▶ Job
Print every one of the following rows line for line, keeping each character, space, and line break unchanged.
***
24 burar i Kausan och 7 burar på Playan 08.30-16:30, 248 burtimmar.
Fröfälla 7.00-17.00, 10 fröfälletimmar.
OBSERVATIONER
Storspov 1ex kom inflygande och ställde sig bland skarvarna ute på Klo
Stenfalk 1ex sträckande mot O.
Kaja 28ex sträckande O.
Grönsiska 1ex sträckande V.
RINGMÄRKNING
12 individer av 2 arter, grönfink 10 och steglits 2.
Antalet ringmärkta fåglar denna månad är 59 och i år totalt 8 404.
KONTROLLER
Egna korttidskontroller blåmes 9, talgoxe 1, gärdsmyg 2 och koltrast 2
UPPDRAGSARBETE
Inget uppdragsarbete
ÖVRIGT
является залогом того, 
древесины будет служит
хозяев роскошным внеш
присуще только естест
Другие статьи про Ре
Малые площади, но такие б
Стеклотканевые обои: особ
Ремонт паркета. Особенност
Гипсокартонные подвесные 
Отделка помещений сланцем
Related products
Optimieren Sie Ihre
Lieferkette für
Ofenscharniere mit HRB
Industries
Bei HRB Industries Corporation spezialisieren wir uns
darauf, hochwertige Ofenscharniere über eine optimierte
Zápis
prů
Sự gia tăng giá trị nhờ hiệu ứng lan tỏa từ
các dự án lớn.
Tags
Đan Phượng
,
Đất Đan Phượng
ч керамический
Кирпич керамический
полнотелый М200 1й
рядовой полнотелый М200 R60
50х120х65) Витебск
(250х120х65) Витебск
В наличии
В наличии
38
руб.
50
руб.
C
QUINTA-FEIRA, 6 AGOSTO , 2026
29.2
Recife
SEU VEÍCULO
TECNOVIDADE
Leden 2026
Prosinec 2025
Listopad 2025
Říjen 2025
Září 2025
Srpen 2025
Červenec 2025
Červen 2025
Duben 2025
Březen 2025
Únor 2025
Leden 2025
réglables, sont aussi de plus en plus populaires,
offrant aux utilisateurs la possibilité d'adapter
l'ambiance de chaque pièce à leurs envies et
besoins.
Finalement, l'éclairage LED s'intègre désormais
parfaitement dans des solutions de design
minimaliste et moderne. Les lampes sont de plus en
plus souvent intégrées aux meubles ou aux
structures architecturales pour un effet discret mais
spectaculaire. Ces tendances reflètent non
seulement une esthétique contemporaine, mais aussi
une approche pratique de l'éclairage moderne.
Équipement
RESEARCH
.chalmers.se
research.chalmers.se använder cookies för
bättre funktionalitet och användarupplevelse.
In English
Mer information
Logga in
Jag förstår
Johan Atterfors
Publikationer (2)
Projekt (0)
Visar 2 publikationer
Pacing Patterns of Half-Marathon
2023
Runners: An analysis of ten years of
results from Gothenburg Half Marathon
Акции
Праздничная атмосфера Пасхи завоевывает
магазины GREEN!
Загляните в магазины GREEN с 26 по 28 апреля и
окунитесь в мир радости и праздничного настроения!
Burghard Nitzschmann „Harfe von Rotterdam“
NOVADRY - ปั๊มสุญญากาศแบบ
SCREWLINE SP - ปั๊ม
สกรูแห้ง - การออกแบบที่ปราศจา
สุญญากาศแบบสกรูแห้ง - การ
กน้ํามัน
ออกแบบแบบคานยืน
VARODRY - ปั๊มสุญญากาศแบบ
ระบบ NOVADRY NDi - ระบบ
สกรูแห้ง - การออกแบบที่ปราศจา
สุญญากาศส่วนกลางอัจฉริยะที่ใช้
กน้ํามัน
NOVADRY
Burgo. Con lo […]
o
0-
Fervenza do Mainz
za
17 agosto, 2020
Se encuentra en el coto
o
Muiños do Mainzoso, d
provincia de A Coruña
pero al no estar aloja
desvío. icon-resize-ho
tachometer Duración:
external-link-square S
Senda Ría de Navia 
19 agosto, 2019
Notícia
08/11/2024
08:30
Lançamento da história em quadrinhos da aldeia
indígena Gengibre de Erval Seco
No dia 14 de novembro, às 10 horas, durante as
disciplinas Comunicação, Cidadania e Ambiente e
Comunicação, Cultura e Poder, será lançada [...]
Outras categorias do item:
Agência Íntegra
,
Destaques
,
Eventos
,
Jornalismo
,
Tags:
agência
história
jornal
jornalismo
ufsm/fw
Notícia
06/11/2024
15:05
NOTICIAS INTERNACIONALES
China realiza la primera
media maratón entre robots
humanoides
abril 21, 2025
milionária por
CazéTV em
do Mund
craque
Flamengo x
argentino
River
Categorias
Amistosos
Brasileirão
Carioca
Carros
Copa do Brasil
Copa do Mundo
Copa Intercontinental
***
▶ Exercise result
24 burar i Kausan och 7 burar på Playan 08.30-16:30, 248 burtimmar.
Fröfälla 7.00-17.00, 10 fröfälletimmar.
OBSERVATIONER
Storspov 1ex kom inflygande och ställde sig bland skarvarna ute på Klo
Stenfalk 1ex sträckande mot O.
Kaja 28ex sträckande O.
Grönsiska 1ex sträckande V.
RINGMÄRKNING
12 individer av 2 arter, grönfink 10 och steglits 2.
Antalet ringmärkta fåglar denna månad är 59 och i år totalt 8 404.
KONTROLLER
Egna korttidskontroller blåmes 9, talgoxe 1, gärdsmyg 2 och koltrast 2
UPPDRAGSARBETE
Inget uppdragsarbete
ÖVRIGT
является залогом того, 
древесины будет служит
хозяев роскошным внеш
присуще только естест
Другие статьи про Ре
Малые площади, но такие б
Стеклотканевые обои: особ
Ремонт паркета. Особенност
Гипсокартонные подвесные 
Отделка помещений сланцем
Related products
Optimieren Sie Ihre
Lieferkette für
Ofenscharniere mit HRB
Industries
Bei HRB Industries Corporation spezialisieren wir uns
darauf, hochwertige Ofenscharniere über eine optimierte
Zápis
prů
Sự gia tăng giá trị nhờ hiệu ứng lan tỏa từ
các dự án lớn.
Tags
Đan Phượng
,
Đất Đan Phượng
ч керамический
Кирпич керамический
полнотелый М200 1й
рядовой полнотелый М200 R60
50х120х65) Витебск
(250х120х65) Витебск
В наличии
В наличии
38
руб.
50
руб.
C
QUINTA-FEIRA, 6 AGOSTO , 2026
29.2
Recife
SEU VEÍCULO
TECNOVIDADE
Leden 2026
Prosinec 2025
Listopad 2025
Říjen 2025
Září 2025
Srpen 2025
Červenec 2025
Červen 2025
Duben 2025
Březen 2025
Únor 2025
Leden 2025
réglables, sont aussi de plus en plus populaires,
offrant aux utilisateurs la possibilité d'adapter
l'ambiance de chaque pièce à leurs envies et
besoins.
Finalement, l'éclairage LED s'intègre désormais
parfaitement dans des solutions de design
minimaliste et moderne. Les lampes sont de plus en
plus souvent intégrées aux meubles ou aux
structures architecturales pour un effet discret mais
spectaculaire. Ces tendances reflètent non
seulement une esthétique contemporaine, mais aussi
une approche pratique de l'éclairage moderne.
Équipement
RESEARCH
.chalmers.se
research.chalmers.se använder cookies för
bättre funktionalitet och användarupplevelse.
In English
Mer information
Logga in
Jag förstår
Johan Atterfors
Publikationer (2)
Projekt (0)
Visar 2 publikationer
Pacing Patterns of Half-Marathon
2023
Runners: An analysis of ten years of
results from Gothenburg Half Marathon
Акции
Праздничная атмосфера Пасхи завоевывает
магазины GREEN!
Загляните в магазины GREEN с 26 по 28 апреля и
окунитесь в мир радости и праздничного настроения!
Burghard Nitzschmann „Harfe von Rotterdam“
NOVADRY - ปั๊มสุญญากาศแบบ
SCREWLINE SP - ปั๊ม
สกรูแห้ง - การออกแบบที่ปราศจา
สุญญากาศแบบสกรูแห้ง - การ
กน้ํามัน
ออกแบบแบบคานยืน
VARODRY - ปั๊มสุญญากาศแบบ
ระบบ NOVADRY NDi - ระบบ
สกรูแห้ง - การออกแบบที่ปราศจา
สุญญากาศส่วนกลางอัจฉริยะที่ใช้
กน้ํามัน
NOVADRY
Burgo. Con lo […]
o
0-
Fervenza do Mainz
za
17 agosto, 2020
Se encuentra en el coto
o
Muiños do Mainzoso, d
provincia de A Coruña
pero al no estar aloja
desvío. icon-resize-ho
tachometer Duración:
external-link-square S
Senda Ría de Navia 
19 agosto, 2019
Notícia
08/11/2024
08:30
Lançamento da história em quadrinhos da aldeia
indígena Gengibre de Erval Seco
No dia 14 de novembro, às 10 horas, durante as
disciplinas Comunicação, Cidadania e Ambiente e
Comunicação, Cultura e Poder, será lançada [...]
Outras categorias do item:
Agência Íntegra
,
Destaques
,
Eventos
,
Jornalismo
,
Tags:
agência
história
jornal
jornalismo
ufsm/fw
Notícia
06/11/2024
15:05
NOTICIAS INTERNACIONALES
China realiza la primera
media maratón entre robots
humanoides
abril 21, 2025
milionária por
CazéTV em
do Mund
craque
Flamengo x
argentino
River
Categorias
Amistosos
Brasileirão
Carioca
Carros
Copa do Brasil
Copa do Mundo
Copa Intercontinental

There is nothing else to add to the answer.